* **REQUIRED WORK**: Write the records out again exactly, but without pictures.

* **MATERIALS PROVIDED**:
++++++

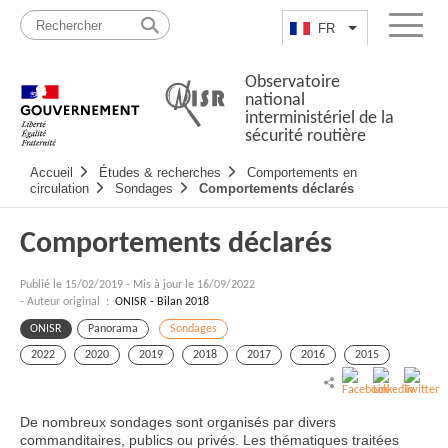
Passer
Plan
au
du
FR
Lister les actio
Menu
contenu
site
Observatoire
national
interministériel de la
sécurité routière
Navigation
Accueil
Études & recherches
Comportements en
principale
circulation
Sondages
Comportements déclarés
Comportements déclarés
Publié le
15/02/2019
-
Mis à jour le 16/09/2022
- Auteur original :
ONISR - Bilan 2018
ONISR
Panorama
Sondages
2022
2020
2019
2018
2017
2016
2015
De nombreux sondages sont organisés par divers
commanditaires, publics ou privés. Les thématiques traitées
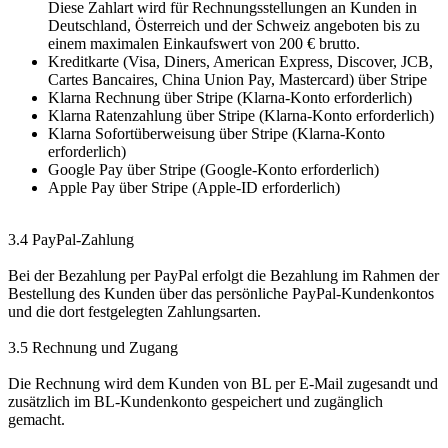
Diese Zahlart wird für Rechnungsstellungen an Kunden in
Deutschland, Österreich und der Schweiz angeboten bis zu
einem maximalen Einkaufswert von 200 € brutto.
Kreditkarte (Visa, Diners, American Express, Discover, JCB,
Cartes Bancaires, China Union Pay, Mastercard) über Stripe
Klarna Rechnung über Stripe (Klarna-Konto erforderlich)
Klarna Ratenzahlung über Stripe (Klarna-Konto erforderlich)
Klarna Sofortüberweisung über Stripe (Klarna-Konto
erforderlich)
Google Pay über Stripe (Google-Konto erforderlich)
Apple Pay über Stripe (Apple-ID erforderlich)
3.4 PayPal-Zahlung
Bei der Bezahlung per PayPal erfolgt die Bezahlung im Rahmen der
Bestellung des Kunden über das persönliche PayPal-Kundenkontos
und die dort festgelegten Zahlungsarten.
3.5 Rechnung und Zugang
Die Rechnung wird dem Kunden von BL per E-Mail zugesandt und
zusätzlich im BL-Kundenkonto gespeichert und zugänglich
gemacht.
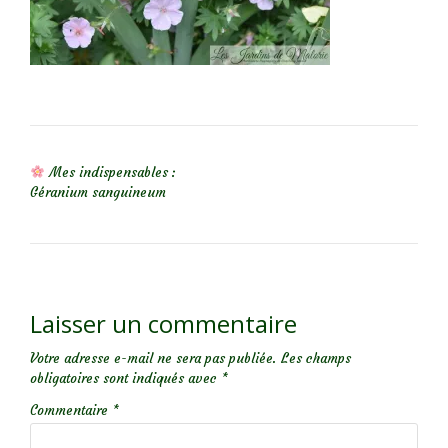
NAVIGATION DE L’ARTICLE
Mes indispensables :
Géranium sanguineum
Laisser un commentaire
Votre adresse e-mail ne sera pas publiée.
Les champs
obligatoires sont indiqués avec
*
Commentaire
*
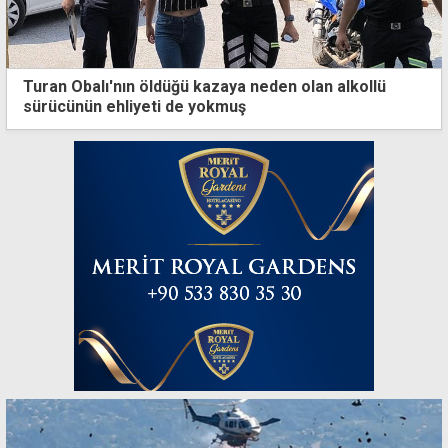
Turan Obalı'nın öldüğü kazaya neden olan alkollü
sürücünün ehliyeti de yokmuş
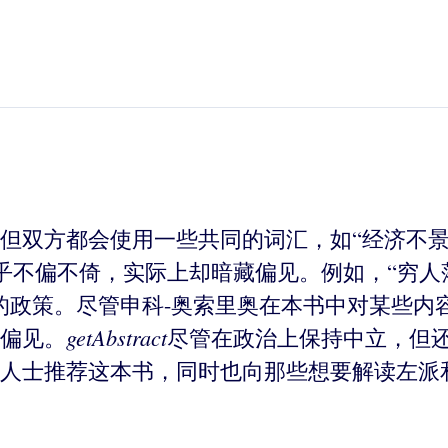
但双方都会使用一些共同的词汇，如“经济不景
乎不偏不倚，实际上却暗藏偏见。例如，“穷人
的政策。尽管申科-奥索里奥在本书中对某些内
getAbstract
偏见。
尽管在政治上保持中立，但
人士推荐这本书，同时也向那些想要解读左派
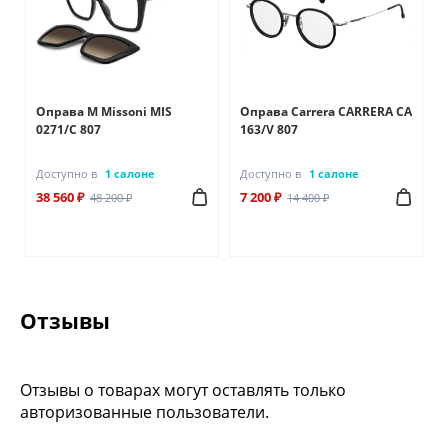
Оправа M Missoni MIS
Оправа Carrera CARRERA CA
0271/C 807
163/V 807
Доступно в
1 салоне
Доступно в
1 салоне
38 560 ₽
7 200 ₽
48 200 ₽
14 400 ₽
Отзывы
Отзывы о товарах могут оставлять только
авторизованные пользователи.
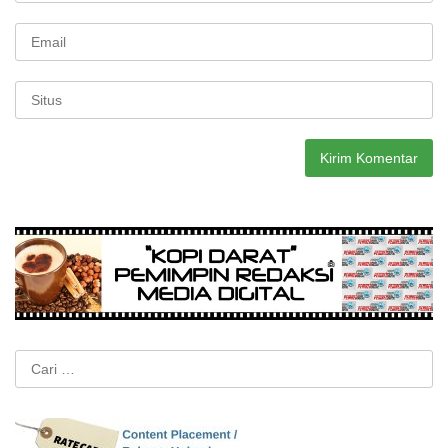
Cari
untuk:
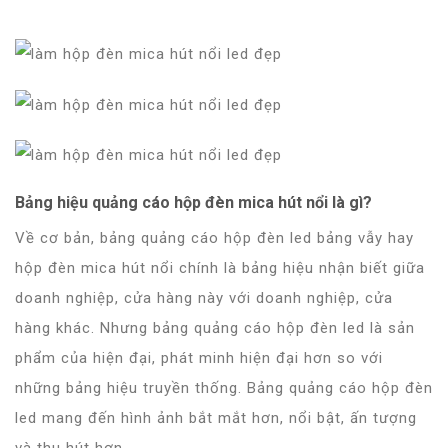
Bảng hiệu quảng cáo hộp đèn mica hút nổi là gì?
Về cơ bản, bảng quảng cáo hộp đèn led bảng vẫy hay
hộp đèn mica hút nổi chính là bảng hiệu nhận biết giữa
doanh nghiệp, cửa hàng này với doanh nghiệp, cửa
hàng khác. Nhưng bảng quảng cáo hộp đèn led là sản
phẩm của hiện đại, phát minh hiện đại hơn so với
những bảng hiệu truyền thống. Bảng quảng cáo hộp đèn
led mang đến hình ảnh bắt mắt hơn, nổi bật, ấn tượng
và thu hút hơn.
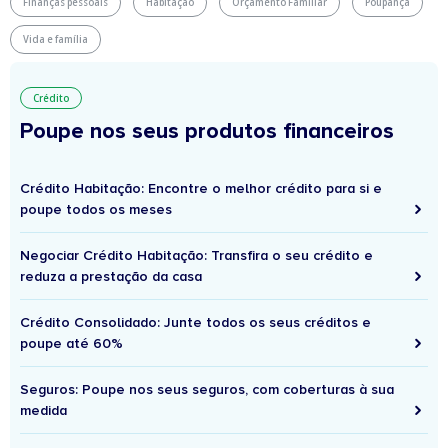
Finanças pessoais
Habitação
Orçamento Familiar
Poupança
Vida e família
Crédito
Poupe nos seus produtos financeiros
Crédito Habitação: Encontre o melhor crédito para si e
poupe todos os meses
Negociar Crédito Habitação: Transfira o seu crédito e
reduza a prestação da casa
Crédito Consolidado: Junte todos os seus créditos e
poupe até 60%
Seguros: Poupe nos seus seguros, com coberturas à sua
medida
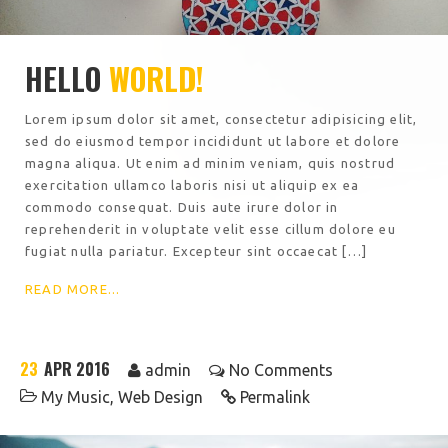
HELLO
WORLD!
Lorem ipsum dolor sit amet, consectetur adipisicing elit,
sed do eiusmod tempor incididunt ut labore et dolore
magna aliqua. Ut enim ad minim veniam, quis nostrud
exercitation ullamco laboris nisi ut aliquip ex ea
commodo consequat. Duis aute irure dolor in
reprehenderit in voluptate velit esse cillum dolore eu
fugiat nulla pariatur. Excepteur sint occaecat […]
READ MORE...
23
APR 2016
admin
No Comments
My Music
,
Web Design
Permalink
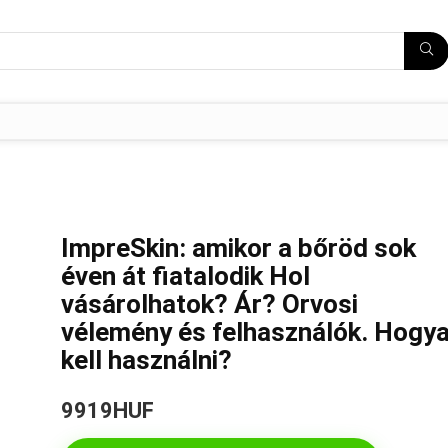
ImpreSkin: amikor a bőröd sok
éven át fiatalodik Hol
vásárolhatok? Ár? Orvosi
vélemény és felhasználók. Hogy
kell használni?
9919HUF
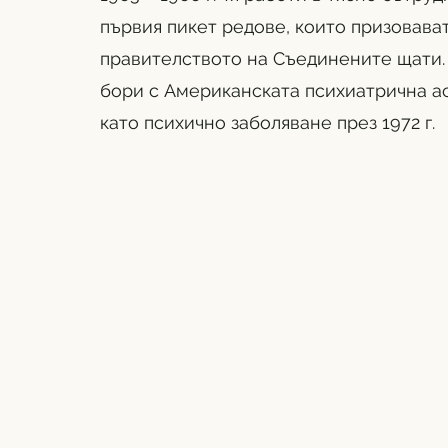
първия пикет редове, които призовават
правителството на Съединените щати. 
бори с Американската психиатрична ас
като психично заболяване през 1972 г.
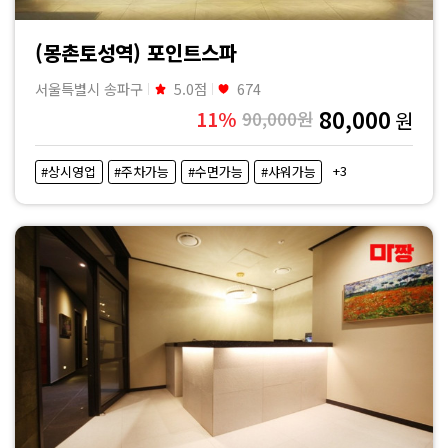
(몽촌토성역) 포인트스파
서울특별시 송파구
5.0점
674
80,000
11%
90,000원
원
+3
#상시영업
#주차가능
#수면가능
#샤워가능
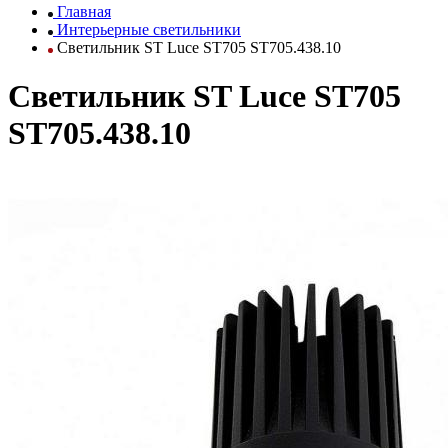
Главная
Интерьерные светильники
Светильник ST Luce ST705 ST705.438.10
Светильник ST Luce ST705
ST705.438.10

++++++

* **ANSWER**:
Passer
Plan
au
du
FR
Lister les actio
Menu
contenu
site
Observatoire
national
interministériel de la
sécurité routière
Navigation
Accueil
Études & recherches
Comportements en
principale
circulation
Sondages
Comportements déclarés
Comportements déclarés
Publié le
15/02/2019
-
Mis à jour le 16/09/2022
- Auteur original :
ONISR - Bilan 2018
ONISR
Panorama
Sondages
2022
2020
2019
2018
2017
2016
2015
De nombreux sondages sont organisés par divers
commanditaires, publics ou privés. Les thématiques traitées
Diese Zahlart wird für Rechnungsstellungen an Kunden in
Deutschland, Österreich und der Schweiz angeboten bis zu
einem maximalen Einkaufswert von 200 € brutto.
Kreditkarte (Visa, Diners, American Express, Discover, JCB,
Cartes Bancaires, China Union Pay, Mastercard) über Stripe
Klarna Rechnung über Stripe (Klarna-Konto erforderlich)
Klarna Ratenzahlung über Stripe (Klarna-Konto erforderlich)
Klarna Sofortüberweisung über Stripe (Klarna-Konto
erforderlich)
Google Pay über Stripe (Google-Konto erforderlich)
Apple Pay über Stripe (Apple-ID erforderlich)
3.4 PayPal-Zahlung
Bei der Bezahlung per PayPal erfolgt die Bezahlung im Rahmen der
Bestellung des Kunden über das persönliche PayPal-Kundenkontos
und die dort festgelegten Zahlungsarten.
3.5 Rechnung und Zugang
Die Rechnung wird dem Kunden von BL per E-Mail zugesandt und
zusätzlich im BL-Kundenkonto gespeichert und zugänglich
gemacht.
NAVIGATION DE L’ARTICLE
Mes indispensables :
Géranium sanguineum
Laisser un commentaire
Votre adresse e-mail ne sera pas publiée.
Les champs
obligatoires sont indiqués avec
*
Commentaire
*
Turan Obalı'nın öldüğü kazaya neden olan alkollü
sürücünün ehliyeti de yokmuş
但双方都会使用一些共同的词汇，如“经济不景
乎不偏不倚，实际上却暗藏偏见。例如，“穷人
的政策。尽管申科-奥索里奥在本书中对某些内
getAbstract
偏见。
尽管在政治上保持中立，但
人士推荐这本书，同时也向那些想要解读左派
Оправа M Missoni MIS
Оправа Carrera CARRERA CA
0271/C 807
163/V 807
Доступно в
1 салоне
Доступно в
1 салоне
38 560 ₽
7 200 ₽
48 200 ₽
14 400 ₽
Отзывы
Отзывы о товарах могут оставлять только
авторизованные пользователи.
Cari
untuk:
Bảng hiệu quảng cáo hộp đèn mica hút nổi là gì?
Về cơ bản, bảng quảng cáo hộp đèn led bảng vẫy hay
hộp đèn mica hút nổi chính là bảng hiệu nhận biết giữa
doanh nghiệp, cửa hàng này với doanh nghiệp, cửa
hàng khác. Nhưng bảng quảng cáo hộp đèn led là sản
phẩm của hiện đại, phát minh hiện đại hơn so với
những bảng hiệu truyền thống. Bảng quảng cáo hộp đèn
led mang đến hình ảnh bắt mắt hơn, nổi bật, ấn tượng
và thu hút hơn.
Finanças pessoais
Habitação
Orçamento Familiar
Poupança
Vida e família
Crédito
Poupe nos seus produtos financeiros
Crédito Habitação: Encontre o melhor crédito para si e
poupe todos os meses
Negociar Crédito Habitação: Transfira o seu crédito e
reduza a prestação da casa
Crédito Consolidado: Junte todos os seus créditos e
poupe até 60%
Seguros: Poupe nos seus seguros, com coberturas à sua
medida
HELLO
WORLD!
Lorem ipsum dolor sit amet, consectetur adipisicing elit,
sed do eiusmod tempor incididunt ut labore et dolore
magna aliqua. Ut enim ad minim veniam, quis nostrud
exercitation ullamco laboris nisi ut aliquip ex ea
commodo consequat. Duis aute irure dolor in
reprehenderit in voluptate velit esse cillum dolore eu
fugiat nulla pariatur. Excepteur sint occaecat […]
READ MORE...
23
APR 2016
admin
No Comments
My Music
,
Web Design
Permalink
ImpreSkin: amikor a bőröd sok
éven át fiatalodik Hol
vásárolhatok? Ár? Orvosi
vélemény és felhasználók. Hogy
kell használni?
9919HUF
първия пикет редове, които призовават
правителството на Съединените щати. 
бори с Американската психиатрична ас
като психично заболяване през 1972 г.
(몽촌토성역) 포인트스파
서울특별시 송파구
5.0점
674
80,000
11%
90,000원
원
+3
#상시영업
#주차가능
#수면가능
#샤워가능
Главная
Интерьерные светильники
Светильник ST Luce ST705 ST705.438.10
Светильник ST Luce ST705
ST705.438.10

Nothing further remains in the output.